Well, long story short, I’ve just bought a 29er Inbred off DaveC. It’s great, seems to work well for me despite rigid forks and currently, some rather old-school looking Easton riser bars to get the riding position to my liking.
Dave’s plan for this bike was black and gold, in a JPS stylee (that’s John Player Special cigarette branding, as it adorned Lotus F1 cars of the ’70’s, for our younger readers. Not the current faux-Lotus running around F1 tracks of today). This theme meant black frame and wheels with a smattering of gold bits here and there.
When Dave built this up an opportunity arose to buy some Straitline replacement brake levers in gold for his Shimano brakes.
Personally I’ve never got on with older Shimano hydraulic brakes. Too underpowered for me, too vague and more than anything, the lever itself always felt far too thin and flexy to my liking. I’ve always preferred something with a more precise on-off feel to it, which is why Elixirs seem to suit me just fine.
With these thoughts in mind I have to admit to being very surprised when I first started to put miles in on the Straitline brake lever equipped Inbred.

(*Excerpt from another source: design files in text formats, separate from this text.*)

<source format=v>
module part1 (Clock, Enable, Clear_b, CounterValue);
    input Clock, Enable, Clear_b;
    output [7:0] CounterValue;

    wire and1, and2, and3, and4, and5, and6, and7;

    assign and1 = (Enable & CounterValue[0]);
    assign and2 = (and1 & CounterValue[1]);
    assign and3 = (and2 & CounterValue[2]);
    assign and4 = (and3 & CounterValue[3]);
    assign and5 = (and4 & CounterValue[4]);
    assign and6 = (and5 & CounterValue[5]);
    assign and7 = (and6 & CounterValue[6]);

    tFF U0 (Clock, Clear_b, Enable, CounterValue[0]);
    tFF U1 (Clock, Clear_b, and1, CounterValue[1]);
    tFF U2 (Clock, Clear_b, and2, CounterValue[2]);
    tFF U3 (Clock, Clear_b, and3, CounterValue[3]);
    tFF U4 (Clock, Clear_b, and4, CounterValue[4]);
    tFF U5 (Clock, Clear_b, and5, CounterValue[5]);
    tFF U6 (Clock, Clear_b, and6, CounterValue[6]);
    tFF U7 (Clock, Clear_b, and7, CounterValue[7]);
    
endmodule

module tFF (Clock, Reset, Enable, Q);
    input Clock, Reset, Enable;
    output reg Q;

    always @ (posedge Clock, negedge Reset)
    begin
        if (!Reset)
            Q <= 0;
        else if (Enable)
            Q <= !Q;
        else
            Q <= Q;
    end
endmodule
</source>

Straight away I could tell that the Shimano brakes were quite a step forward over designs I’ve tried in the past, with most of this improvement seeming to be down to the Straitline levers.
The Straitline levers are very solid, being milled out of a chunk of aluminium – and quite a thick chunk of it too. They are anodised in a wide range of colours (I’d personally prefer a different colour to the gold), and laser-etched with three rows of grip enhancing dimples milled into the surface where your fingers come into contact with the lever.

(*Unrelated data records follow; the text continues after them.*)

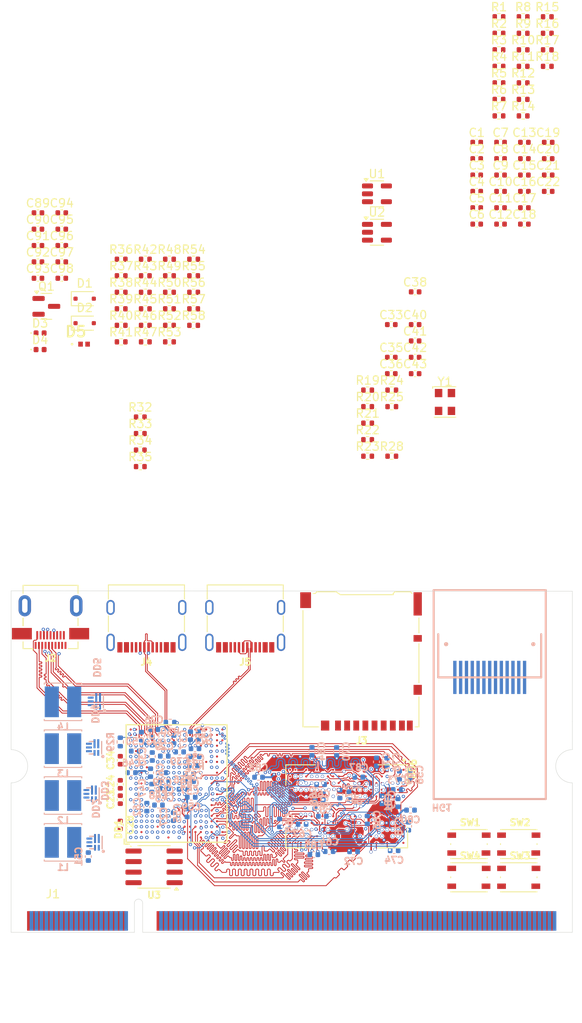
<source format=kicad_pcb>
(kicad_pcb
	(version 20241229)
	(generator "pcbnew")
	(generator_version "9.0")
	(general
		(thickness 1.702998)
		(legacy_teardrops no)
	)
	(paper "A4")
	(layers
		(0 "F.Cu" signal)
		(4 "In1.Cu" signal)
		(6 "In2.Cu" signal)
		(8 "In3.Cu" signal)
		(10 "In4.Cu" signal)
		(12 "In5.Cu" signal)
		(14 "In6.Cu" signal)
		(2 "B.Cu" signal)
		(9 "F.Adhes" user "F.Adhesive")
		(11 "B.Adhes" user "B.Adhesive")
		(13 "F.Paste" user)
		(15 "B.Paste" user)
		(5 "F.SilkS" user "F.Silkscreen")
		(7 "B.SilkS" user "B.Silkscreen")
		(1 "F.Mask" user)
		(3 "B.Mask" user)
		(17 "Dwgs.User" user "User.Drawings")
		(19 "Cmts.User" user "User.Comments")
		(21 "Eco1.User" user "User.Eco1")
		(23 "Eco2.User" user "User.Eco2")
		(25 "Edge.Cuts" user)
		(27 "Margin" user)
		(31 "F.CrtYd" user "F.Courtyard")
		(29 "B.CrtYd" user "B.Courtyard")
		(35 "F.Fab" user)
		(33 "B.Fab" user)
		(39 "User.1" user)
		(41 "User.2" user)
		(43 "User.3" user)
		(45 "User.4" user)
		(47 "User.5" user)
		(49 "User.6" user)
		(51 "User.7" user)
		(53 "User.8" user)
		(55 "User.9" user)
	)
	(setup
		(stackup
			(layer "F.SilkS"
				(type "Top Silk Screen")
			)
			(layer "F.Paste"
				(type "Top Solder Paste")
			)
			(layer "F.Mask"
				(type "Top Solder Mask")
				(thickness 0.01)
			)
			(layer "F.Cu"
				(type "copper")
				(thickness 0.018)
			)
			(layer "dielectric 1"
				(type "prepreg")
				(color "FR4 natural")
				(thickness 0.1)
				(material "FR4")
				(epsilon_r 4.5)
				(loss_tangent 0.02)
			)
			(layer "In1.Cu"
				(type "copper")
				(thickness 0.018)
			)
			(layer "dielectric 2"
				(type "core")
				(thickness 0.308666)
				(material "FR4")
				(epsilon_r 4.5)
				(loss_tangent 0.02)
			)
			(layer "In2.Cu"
				(type "copper")
				(thickness 0.18)
			)
			(layer "dielectric 3"
				(type "prepreg")
				(thickness 0.1)
				(material "FR4")
				(epsilon_r 4.5)
				(loss_tangent 0.02)
			)
			(layer "In3.Cu"
				(type "copper")
				(thickness 0.018)
			)
			(layer "dielectric 4"
				(type "core")
				(thickness 0.308666)
				(material "FR4")
				(epsilon_r 4.5)
				(loss_tangent 0.02)
			)
			(layer "In4.Cu"
				(type "copper")
				(thickness 0.018)
			)
			(layer "dielectric 5"
				(type "prepreg")
				(thickness 0.1)
				(material "FR4")
				(epsilon_r 4.5)
				(loss_tangent 0.02)
			)
			(layer "In5.Cu"
				(type "copper")
				(thickness 0.035)
			)
			(layer "dielectric 6"
				(type "core")
				(thickness 0.308666)
				(material "FR4")
				(epsilon_r 4.5)
				(loss_tangent 0.02)
			)
			(layer "In6.Cu"
				(type "copper")
				(thickness 0.035)
			)
			(layer "dielectric 7"
				(type "prepreg")
				(thickness 0.1)
				(material "FR4")
				(epsilon_r 4.5)
				(loss_tangent 0.02)
			)
			(layer "B.Cu"
				(type "copper")
				(thickness 0.035)
			)
			(layer "B.Mask"
				(type "Bottom Solder Mask")
				(thickness 0.01)
			)
			(layer "B.Paste"
				(type "Bottom Solder Paste")
			)
			(layer "B.SilkS"
				(type "Bottom Silk Screen")
			)
			(copper_finish "None")
			(dielectric_constraints no)
		)
		(pad_to_mask_clearance 0)
		(allow_soldermask_bridges_in_footprints no)
		(tenting front back)
		(pcbplotparams
			(layerselection 0x00000000_00000000_55555555_5755f5ff)
			(plot_on_all_layers_selection 0x00000000_00000000_00000000_00000000)
			(disableapertmacros no)
			(usegerberextensions no)
			(usegerberattributes yes)
			(usegerberadvancedattributes yes)
			(creategerberjobfile yes)
			(dashed_line_dash_ratio 12.000000)
			(dashed_line_gap_ratio 3.000000)
			(svgprecision 4)
			(plotframeref no)
			(mode 1)
			(useauxorigin no)
			(hpglpennumber 1)
			(hpglpenspeed 20)
			(hpglpendiameter 15.000000)
			(pdf_front_fp_property_popups yes)
			(pdf_back_fp_property_popups yes)
			(pdf_metadata yes)
			(pdf_single_document no)
			(dxfpolygonmode yes)
			(dxfimperialunits yes)
			(dxfusepcbnewfont yes)
			(psnegative no)
			(psa4output no)
			(plot_black_and_white yes)
			(plotinvisibletext no)
			(sketchpadsonfab no)
			(plotpadnumbers no)
			(hidednponfab no)
			(sketchdnponfab yes)
			(crossoutdnponfab yes)
			(subtractmaskfromsilk no)
			(outputformat 1)
			(mirror no)
			(drillshape 1)
			(scaleselection 1)
			(outputdirectory "")
		)
	)
	(net 0 "")
	(net 1 "Earth")
	(net 2 "VCC-5V")
	(net 3 "VDD-GPU")
	(net 4 "VDD-CPU")
	(net 5 "VCC-DRAM")
	(net 6 "DCDCE")
	(net 7 "VCC-IO")
	(net 8 "AVCC")
	(net 9 "DCXO-XIN")
	(net 10 "VRA1")
	(net 11 "VRA2")
	(net 12 "DCXO-XOUT")
	(net 13 "DXLDO-OUT")
	(net 14 "AC-VRA1")
	(net 15 "AC-AVCC")
	(net 16 "HHPD")
	(net 17 "HDMI-5V")
	(net 18 "SDC0-DET")
	(net 19 "Net-(J3-DET_A)")
	(net 20 "Net-(D1-A)")
	(net 21 "HDMI0_TX_CEC_PORT")
	(net 22 "Net-(D3-A)")
	(net 23 "Net-(D4-A)")
	(net 24 "unconnected-(DD1C-SA8-PadU19)")
	(net 25 "USB0-DP")
	(net 26 "WL-SDC0-D0")
	(net 27 "unconnected-(DD1B-FEL-PadB17)")
	(net 28 "SDQ27")
	(net 29 "WL-REG-ON")
	(net 30 "SDC0-CMD")
	(net 31 "PI2")
	(net 32 "SDQ1")
	(net 33 "PI11")
	(net 34 "PI9")
	(net 35 "SDQS3P")
	(net 36 "SA5")
	(net 37 "PI4")
	(net 38 "PC5")
	(net 39 "BT-UART-TX")
	(net 40 "TV-OUT")
	(net 41 "SPI1_CS0")
	(net 42 "SDQS2P")
	(net 43 "BT-UART-RTS")
	(net 44 "SDQ25")
	(net 45 "unconnected-(DD1C-SA16-PadU18)")
	(net 46 "unconnected-(DD1C-SBG0-PadP20)")
	(net 47 "unconnected-(DD1B-PLLTEST-PadD14)")
	(net 48 "EPHY-RXN")
	(net 49 "AP-CK32KO")
	(net 50 "BT-REG-ON")
	(net 51 "HTX2P")
	(net 52 "REXT")
	(net 53 "SDQ13")
	(net 54 "PI0")
	(net 55 "SDQM1")
	(net 56 "WL-SDC0-D3")
	(net 57 "SDQ3")
	(net 58 "PC16")
	(net 59 "SDQ28")
	(net 60 "unconnected-(DD1C-SA14-PadV20)")
	(net 61 "AP-WAKE-BT")
	(net 62 "PC15")
	(net 63 "PI6")
	(net 64 "SDQ30")
	(net 65 "unconnected-(DD1C-SA11-PadU15)")
	(net 66 "USB2-DP")
	(net 67 "PI15")
	(net 68 "LRADC")
	(net 69 "SDQ18")
	(net 70 "WL-WAKE-AP")
	(net 71 "PC9")
	(net 72 "SDQ21")
	(net 73 "unconnected-(DD1C-SA10-PadR19)")
	(net 74 "SDQS0P")
	(net 75 "SRST")
	(net 76 "EPHY-TXP")
	(net 77 "SA4")
	(net 78 "PI5")
	(net 79 "SPI1_MISO")
	(net 80 "SPI0_CS0")
	(net 81 "SDQ24")
	(net 82 "SCKP")
	(net 83 "SA1")
	(net 84 "unconnected-(DD1A-PC11-PadF3)")
	(net 85 "SDC0-D0")
	(net 86 "Net-(DD1A-PF2)")
	(net 87 "unconnected-(DD1B-JTAG_SEL-PadC16)")
	(net 88 "SCS1")
	(net 89 "HSDA")
	(net 90 "SDQ17")
	(net 91 "HTX0P")
	(net 92 "PC12")
	(net 93 "unconnected-(DD1C-SA15-PadN13)")
	(net 94 "SDQ2")
	(net 95 "SDQ31")
	(net 96 "SDC0-D1")
	(net 97 "SDQ26")
	(net 98 "SDQ14")
	(net 99 "SDC0-D3")
	(net 100 "HTX1P")
	(net 101 "HTX1N")
	(net 102 "SDQM2")
	(net 103 "PMU-SDA")
	(net 104 "unconnected-(DD1C-SODT0-PadT20)")
	(net 105 "SDQ12")
	(net 106 "TX0")
	(net 107 "PI12")
	(net 108 "SDQ8")
	(net 109 "Net-(DD1C-SZQ)")
	(net 110 "unconnected-(DD1C-SA6-PadU20)")
	(net 111 "BT-UART-CST")
	(net 112 "PI7")
	(net 113 "unconnected-(DD1C-SBG1-PadP21)")
	(net 114 "SPI1_MOSI")
	(net 115 "SDC0-D2")
	(net 116 "LINEOUTL")
	(net 117 "SDQ29")
	(net 118 "BT-UART-RX")
	(net 119 "unconnected-(DD1C-SODT1-PadN20)")
	(net 120 "PC10")
	(net 121 "PC7")
	(net 122 "SDQS1N")
	(net 123 "USB1-DP")
	(net 124 "PH4")
	(net 125 "SDQ22")
	(net 126 "SDQ4")
	(net 127 "HTXCP")
	(net 128 "SPI0_MISO")
	(net 129 "SPI1_CLK")
	(net 130 "BT-PCM-DOUT")
	(net 131 "SPI1_CS1")
	(net 132 "WL-SDC0-D1")
	(net 133 "HSCL")
	(net 134 "HTXCN")
	(net 135 "SDQ6")
	(net 136 "unconnected-(DD1A-PC1-PadC2)")
	(net 137 "RESET")
	(net 138 "SDQ15")
	(net 139 "SDQ23")
	(net 140 "SDQ7")
	(net 141 "SDQS0N")
	(net 142 "SDQS1P")
	(net 143 "unconnected-(DD1C-SBA0-PadN21)")
	(net 144 "SDQS3N")
	(net 145 "EPHY-TXN")
	(net 146 "SPI0_MOSI")
	(net 147 "TX5")
	(net 148 "PI1")
	(net 149 "SCKE1")
	(net 150 "RX0")
	(net 151 "SA3")
	(net 152 "BT-PCM-DIN")
	(net 153 "unconnected-(DD1C-SBA1-PadR15)")
	(net 154 "SA2")
	(net 155 "BT-WAKE-AP")
	(net 156 "SDQ20")
	(net 157 "unconnected-(DD1C-SA7-PadN19)")
	(net 158 "unconnected-(DD1C-SACT-PadP18)")
	(net 159 "SCKN")
	(net 160 "WL-SDC0-CMD")
	(net 161 "SPI0_CLK")
	(net 162 "SCS0")
	(net 163 "PC6")
	(net 164 "PI8")
	(net 165 "HCEC")
	(net 166 "EPHY-RXP")
	(net 167 "unconnected-(DD1B-REFCLK_OUT-PadC11)")
	(net 168 "HTX0N")
	(net 169 "BT-PCM-SYNK")
	(net 170 "unconnected-(DD1C-SA13-PadP16)")
	(net 171 "PI16")
	(net 172 "SDQS2N")
	(net 173 "RX5")
	(net 174 "PI14")
	(net 175 "STATUS-LED")
	(net 176 "AGND")
	(net 177 "HTX2N")
	(net 178 "SDQ9")
	(net 179 "unconnected-(DD1C-SA12-PadU16)")
	(net 180 "USB3-DP")
	(net 181 "LINEOUTR")
	(net 182 "SDQM3")
	(net 183 "PI3")
	(net 184 "PC8")
	(net 185 "WL-SDC0-D2")
	(net 186 "PH10{slash}IR_RX")
	(net 187 "SDQ16")
	(net 188 "SDQ19")
	(net 189 "BT-PCM-CLK")
	(net 190 "Net-(DD1A-PG0)")
	(net 191 "SCKE0")
	(net 192 "SDQM0")
	(net 193 "PI10")
	(net 194 "EPHY-RTX")
	(net 195 "unconnected-(DD1C-SA9-PadN16)")
	(net 196 "SDQ10")
	(net 197 "PMU-SCK")
	(net 198 "SDQ5")
	(net 199 "SA0")
	(net 200 "SDQ11")
	(net 201 "PI13")
	(net 202 "SDQ0")
	(net 203 "unconnected-(DD1A-PC14-PadH1)")
	(net 204 "Net-(DD2-EN)")
	(net 205 "Net-(DD2-FB)")
	(net 206 "unconnected-(DD2-PG-Pad3)")
	(net 207 "Net-(DD2-LX)")
	(net 208 "Net-(DD3-LX)")
	(net 209 "Net-(DD3-FB)")
	(net 210 "unconnected-(DD3-PG-Pad3)")
	(net 211 "Net-(DD3-EN)")
	(net 212 "Net-(DD4-LX)")
	(net 213 "Net-(DD4-EN)")
	(net 214 "unconnected-(DD4-PG-Pad3)")
	(net 215 "Net-(DD4-FB)")
	(net 216 "Net-(DD5-LX)")
	(net 217 "Net-(DD5-EN)")
	(net 218 "Net-(DD5-FB)")
	(net 219 "unconnected-(DD5-PG-Pad3)")
	(net 220 "unconnected-(DD6B-DNU__8-PadAB11)")
	(net 221 "unconnected-(DD6B-DNU__11-PadB12)")
	(net 222 "Net-(DD6C-ZQ0)")
	(net 223 "unconnected-(DD6B-DNU__1-PadA2)")
	(net 224 "unconnected-(DD6B-DNU__5-PadAA12)")
	(net 225 "Net-(DD6C-ODT_CA_A)")
	(net 226 "unconnected-(DD6B-NC__7-PadN8)")
	(net 227 "unconnected-(DD6B-DNU-PadA1)")
	(net 228 "unconnected-(DD6B-NC__5-PadK8)")
	(net 229 "unconnected-(DD6B-DNU__6-PadAB1)")
	(net 230 "Net-(DD6C-ZQ1)")
	(net 231 "unconnected-(DD6B-DNU__4-PadAA1)")
	(net 232 "unconnected-(DD6B-DNU__10-PadB1)")
	(net 233 "unconnected-(DD6B-NC__6-PadN5)")
	(net 234 "unconnected-(DD6B-NC__4-PadK5)")
	(net 235 "unconnected-(DD6B-DNU__2-PadA11)")
	(net 236 "unconnected-(DD6B-DNU__7-PadAB2)")
	(net 237 "Net-(DD6C-ODT_CA_B)")
	(net 238 "unconnected-(DD6B-NC__1-PadG11)")
	(net 239 "unconnected-(DD6B-DNU__3-PadA12)")
	(net 240 "unconnected-(DD6B-DNU__9-PadAB12)")
	(net 241 "unconnected-(HG1-TP0-Pad1)")
	(net 242 "unconnected-(HG1-NC-Pad9)")
	(net 243 "Net-(HG1-LEDA)")
	(net 244 "unconnected-(HG1-TP1-Pad2)")
	(net 245 "HDMI0_TX_SCL_PORT")
	(net 246 "Net-(J2-HPD{slash}HEAC-)")
	(net 247 "HDMI0_TX_SDA_PORT")
	(net 248 "USB0-DN")
	(net 249 "USB1-DN")
	(net 250 "unconnected-(J2-UTILITY{slash}HEAC+-Pad17)")
	(net 251 "SDC0-CLK")
	(net 252 "Net-(J4-CC2)")
	(net 253 "unconnected-(J4-SBU2-PadB8)")
	(net 254 "Net-(J4-CC1)")
	(net 255 "unconnected-(J4-SBU1-PadA8)")
	(net 256 "Net-(J5-CC2)")
	(net 257 "unconnected-(J5-SBU2-PadB8)")
	(net 258 "unconnected-(J5-SBU1-PadA8)")
	(net 259 "Net-(J5-CC1)")
	(net 260 "Net-(U1-EN)")
	(net 261 "Net-(U2-EN)")
	(net 262 "Net-(U1-ADJ)")
	(net 263 "Net-(U2-ADJ)")
	(net 264 "PMU_IRQ")
	(net 265 "WL-SDC0-CLK")
	(net 266 "STATUS-:ED")
	(net 267 "unconnected-(U1-GND-Pad2)")
	(net 268 "unconnected-(U2-GND-Pad2)")
	(net 269 "unconnected-(J1-Pad39)")
	(net 270 "PWRON")
	(net 271 "unconnected-(J1-Pad29)")
	(net 272 "unconnected-(J1-Pad25)")
	(net 273 "unconnected-(J1-Pad27)")
	(net 274 "unconnected-(J1-Pad35)")
	(net 275 "unconnected-(J1-Pad37)")
	(net 276 "P15")
	(net 277 "USB3-DN")
	(net 278 "USB2-DN")
	(net 279 "USB2-DM")
	(footprint "Resistor_SMD:R_0402_1005Metric" (layer "F.Cu") (at 141.7053 96.288))
	(footprint "Resistor_SMD:R_0402_1005Metric" (layer "F.Cu") (at 160.4353 45.358))
	(footprint "Resistor_SMD:R_0402_1005Metric" (layer "F.Cu") (at 141.7053 88.328))
	(footprint "Capacitor_SMD:C_0402_1005Metric" (layer "F.Cu") (at 151.9353 60.458))
	(footprint "Button_Switch_SMD:SW_Push_1P1T_NO_Vertical_Wuerth_434133025816" (layer "F.Cu") (at 151 147))
	(footprint "Capacitor_SMD:C_0402_1005Metric" (layer "F.Cu") (at 141.6453 84.378))
	(footprint "Capacitor_SMD:C_0402_1005Metric" (layer "F.Cu") (at 101.9553 72.888))
	(footprint "Package_TO_SOT_SMD:SOT-23-5" (layer "F.Cu") (at 139.9153 69.318))
	(footprint "Capacitor_SMD:C_0402_1005Metric" (layer "F.Cu") (at 154.8053 68.338))
	(footprint "Resistor_SMD:R_0402_1005Metric" (layer "F.Cu") (at 141.7053 90.318))
	(footprint "Resistor_SMD:R_0402_1005Metric" (layer "F.Cu") (at 114.9253 74.558))
	(footprint "Connector_USB:USB_C_Receptacle_G-Switch_GT-USB-7010ASV" (layer "F.Cu") (at 112.15 115.575 180))
	(footprint "LED_SMD:LED_0402_1005Metric" (layer "F.Cu") (at 99.3403 83.448))
	(footprint "Resistor_SMD:R_0402_1005Metric" (layer "F.Cu") (at 160.4353 43.368))
	(footprint "Connector_Video:HDMI_Micro-D_Molex_46765-2x0x" (layer "F.Cu") (at 100.6 114.3 180))
	(footprint "Oscillator:Oscillator_SMD_EuroQuartz_XO32-4Pin_3.2x2.5mm" (layer "F.Cu") (at 148.1153 89.758))
	(footprint "Capacitor_SMD:C_0402_1005Metric" (layer "F.Cu") (at 157.6753 60.458))
	(footprint "Button_Switch_SMD:SW_Push_1P1T_NO_Vertical_Wuerth_434133025816" (layer "F.Cu") (at 151 143))
	(footprint "Capacitor_SMD:C_0402_1005Metric" (layer "F.Cu") (at 157.6753 66.368))
	(footprint "Resistor_SMD:R_0402_1005Metric" (layer "F.Cu") (at 112.0153 74.558))
	(footprint "Resistor_SMD:R_0402_1005Metric" (layer "F.Cu") (at 114.9253 80.528))
	(footprint "Capacitor_SMD:C_0402_1005Metric" (layer "F.Cu") (at 144.5153 84.378))
	(footprint "Capacitor_SMD:C_0402_1005Metric" (layer "F.Cu") (at 109 137.65 90))
	(footprint "Resistor_SMD:R_0402_1005Metric" (layer "F.Cu") (at 117.8353 72.568))
	(footprint "ESD:AZ582501F" (layer "F.Cu") (at 104.6403 82.793))
	(footprint "Capacitor_SMD:C_0402_1005Metric" (layer "F.Cu") (at 144.5153 82.408))
	(footprint "Capacitor_SMD:C_0402_1005Metric" (layer "F.Cu") (at 154.8053 62.428))
	(footprint "Capacitor_SMD:C_0402_1005Metric" (layer "F.Cu") (at 101.9553 66.978))
	(footprint "Resistor_SMD:R_0402_1005Metric" (layer "F.Cu") (at 154.6153 51.328))
	(footprint "Resistor_SMD:R_0402_1005Metric" (layer "F.Cu") (at 117.8353 76.548))
	(footprint "LED_SMD:LED_0402_1005Metric" (layer "F.Cu") (at 99.3403 81.458))
	(footprint "Package_TO_SOT_SMD:SOT-23" (layer "F.Cu") (at 100.0953 78.243))
	(footprint "Capacitor_SMD:C_0402_1005Metric" (layer "F.Cu") (at 151.9353 68.338))
	(footprint "Resistor_SMD:R_0402_1005Metric" (layer "F.Cu") (at 109.1053 74.558))
	(footprint "Resistor_SMD:R_0402_1005Metric" (layer "F.Cu") (at 109.1053 82.518))
	(footprint "Capacitor_SMD:C_0402_1005Metric" (layer "F.Cu") (at 154.8053 58.488))
	(footprint "Resistor_SMD:R_0402_1005Metric" (layer "F.Cu") (at 111.41 93.56))
	(footprint "Capacitor_SMD:C_0402_1005Metric" (layer "F.Cu") (at 109 132.9 90))
	(footprint "Capacitor_SMD:C_0402_1005Metric" (layer "F.Cu") (at 151.9353 64.398))
	(footprint "Capacitor_SMD:C_0402_1005Metric" (layer "F.Cu") (at 144.5153 86.348))
	(footprint "Capacitor_SMD:C_0402_1005Metric"
		(layer "F.Cu")
		(uuid "620abf66-5198-4d27-8349-35fe70ad9639")
		(at 99.0853 70.918)
		(descr "Capacitor SMD 0402 (1005 Metric), square (rectangular) end terminal, IPC_7351 nominal, (Body size source: IPC-SM-782 page 76, https://www.pcb-3d.com/wordpress/wp-content/uploads/ipc-sm-782a_amendment_1_and_2.pdf), generated with kicad-footprint-generator")
		(tags "capacitor")
		(property "Reference" "C91"
			(at 0 -1.16 0)
			(layer "F.SilkS")
			(uuid "571f7
... [2887025 chars truncated]
</source>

The shape also gives the option of either one finger braking using the farthest end of the lever – which has a pronounced lip at the end to stop fingers sliding off, or you could brake using two fingers since the contact surface features two clear detentes for your fingers. It’s all down to personal preference, with mine being to move the levers slightly inboard and use just one finger if I can.
So the Straitline levers provide a nice size and shape to grip firmly, especially compared to the stock items. What you also get is a step up on performance. With the lever itself being slightly thicker there seems to be far less flex, meaning more of your effort is transferred into the braking system, which in turn means better feel and modulation and greater outright power. Straitline claim less forearm fatigue which makes sense although long brake-dragging descents in the Surrey Hills are few and far between for me to test that out.
All in all, these replacement levers tick the right boxes – better performance, lovely workmanship and the option of several anodised finishes (alas, for my next bike build, lacking only a pale lime green anodised option). This might move me toward the rather sumptious orange instead… but you’ll have to wait and see. And yes I’ve noted they do pastel pink!
The only downside, and the reason for the lower star rating here, is the price, which will easily set you back some £60 for a pair of replacement levers. This is not inconsiderable when you think most people never even think to replace their levers. There are clear benefits from the Straitline levers, and they can be had for less by looking around, but they are certainly at the top end of the market.
But if you want a really personalised ride with upgrades that both improve performance and look great, who cares about all that?